During his mastership the Rotunda experienced the highest maternal mortality rate in its history. In 1867, to combat the scourge of puerperal fever and high maternal mortality rates, Kennedy sent a letter to his fellow governors (Dublin Q. Jn. Med. Sc., xliv (Aug.–Nov. 1867), 514–21) proposing a radical restructuring of the hospital: he advocated building thirty chalets, each housing two maternity patients and one nurse, thus providing conditions of private practice, the appropriation of additional wards for gynaecology and the treatment of children, and the extension of extern maternity practice. The governors rejected his proposals. Undaunted, he presented his important paper ‘Zymotic diseases, as more especially illustrated by puerperal diseases’ (Dublin Q. Jn. Med. Sc., xlvii (Feb. and May. 1869), 269–307) to the Dublin Obstetrical Society. His thesis was that puerperal fever was a contagious and preventable disease, transmitted to one patient by another or by a nurse or doctor; he demonstrated statistically that the maternal death rate in large hospitals was everywhere higher than in smaller hospitals or among women delivered in their own homes, and calculated that deaths could be reduced to one-ninth of their present number if what he had proposed to the governors were to be adopted. The paper provoked discussion for eleven nights by seventeen physicians (Dublin Q. Jn. Med. Sc., xlviii (Aug.–Nov. 1869), 225–429), but his explanation and remedies were considered unsatisfactory. Finally, in 1870 he suggested to the governors that isolation wards should be built, a system that was not instituted until 1903.

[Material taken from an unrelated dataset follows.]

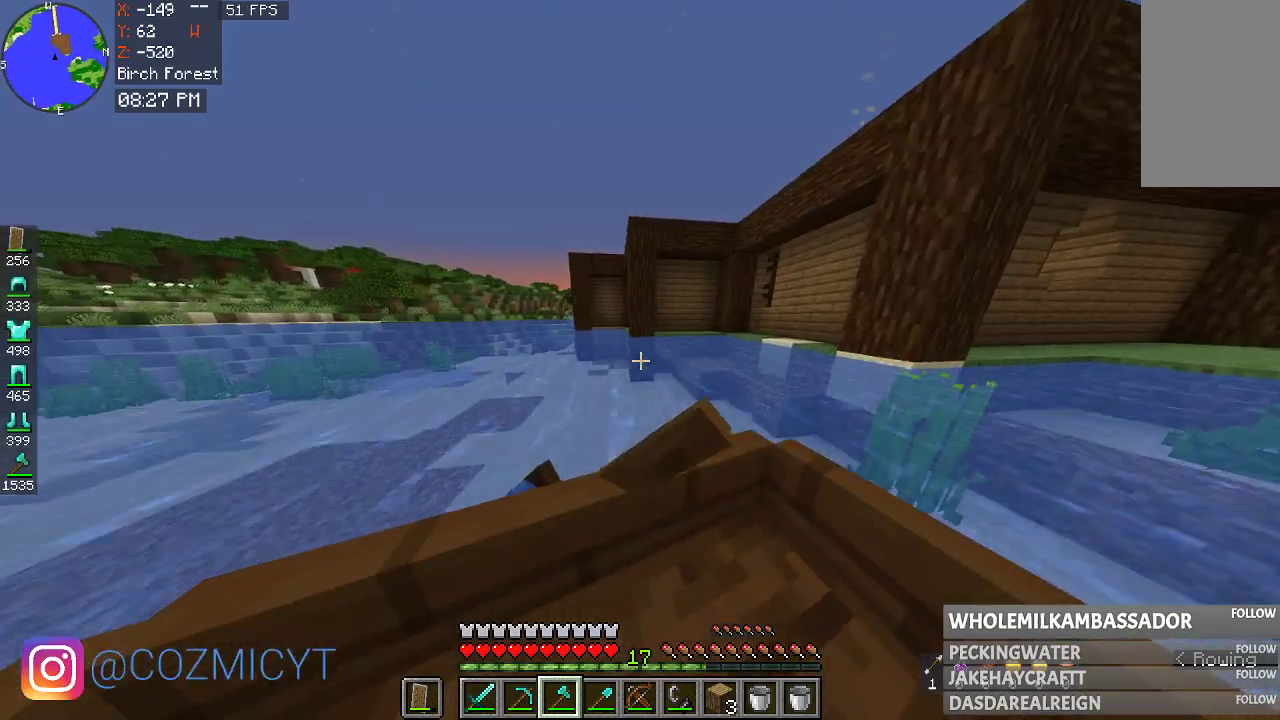
{"keys": ["w"], "mouse": [], "events": [[167, "d", "down"], [367, "d", "up"]]}
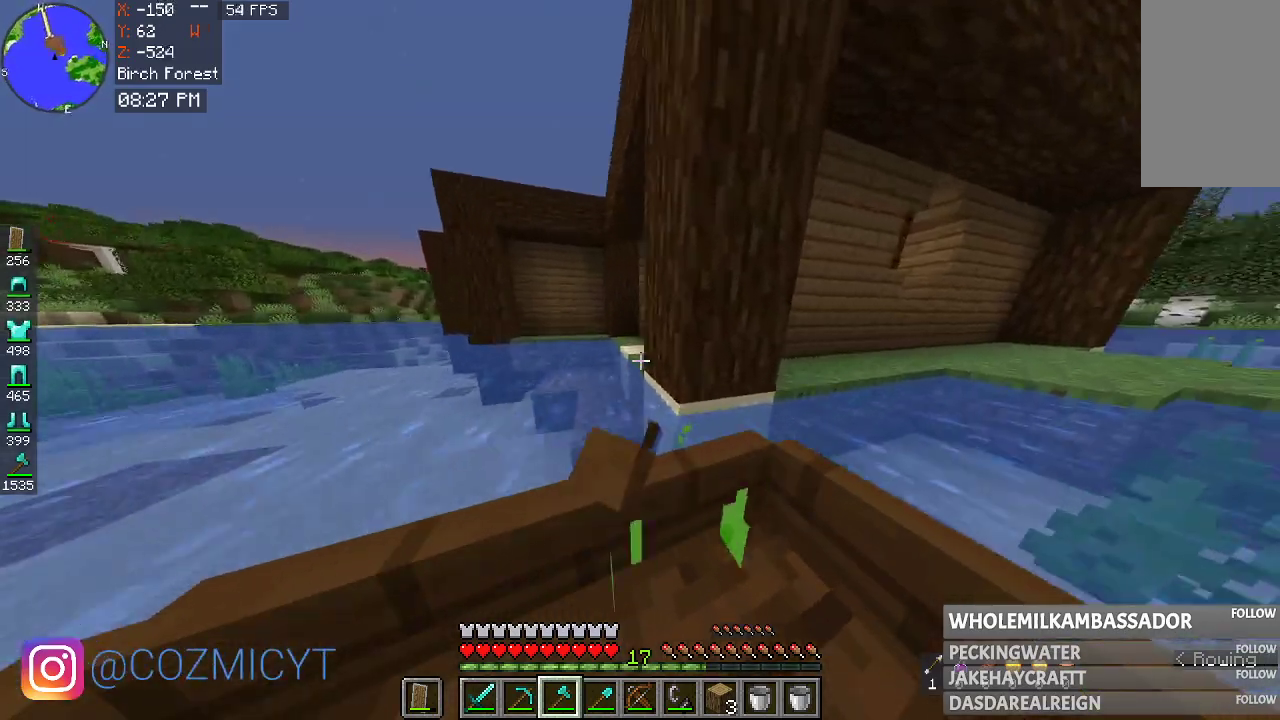
{"keys": ["d", "w"], "mouse": [], "events": [[267, "d", "down"]]}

He contributed papers to medical journals, and in 1839 was awarded an hon. MD from TCD. He was elected fellow (1839) and president (1853) of the (R)K&QCP(I). Other offices included the directorship of the Vaccine Institution; consulting physician to the Dublin Eye and Ear Hospital, 23 Ely Place; president (1871) and chairman of the council (1872) of the Irish Medical Association; vice-president of the Société d'Afrique, Paris; corresponding member of the Medical Society of Hamburg; hon. member of the Hunterian Medical Society, Edinburgh; and hon. fellow of the Edinburgh Obstetrical Society.
In retirement he lived at Belgard Castle, Clondalkin, Co. Dublin, and became a JP and DL of Co. Dublin. He sought unsuccessfully in 1874 to represent Donegal county in parliament – his candidature stimulating various comments in verse. A literary man, he entertained Thomas Carlyle during his visit to Ireland in 1849 and contributed an article, ‘On the principles and uses of alliteration in poetry’, to The afternoon lectures of literature and art (Dublin, 1866). He moved to London and died 23 April 1886 at his home, 20 Queensberry Place, and was buried in Mount Jerome cemetery, Dublin. A portrait by his nephew Charles Napier Kennedy (1852–92) hangs in the Rotunda Hospital. His brothers included John Pitt Kennedy (qv), military secretary to Sir Charles Napier in India, and Tristram Edward Kennedy (qv), MP for Co. Louth. He married (1835) Alicia Hamilton (d. 1867); they had seven daughters and three sons. His granddaughter Dorothy Stopford Price (qv) was a pioneer in vaccination against tuberculosis.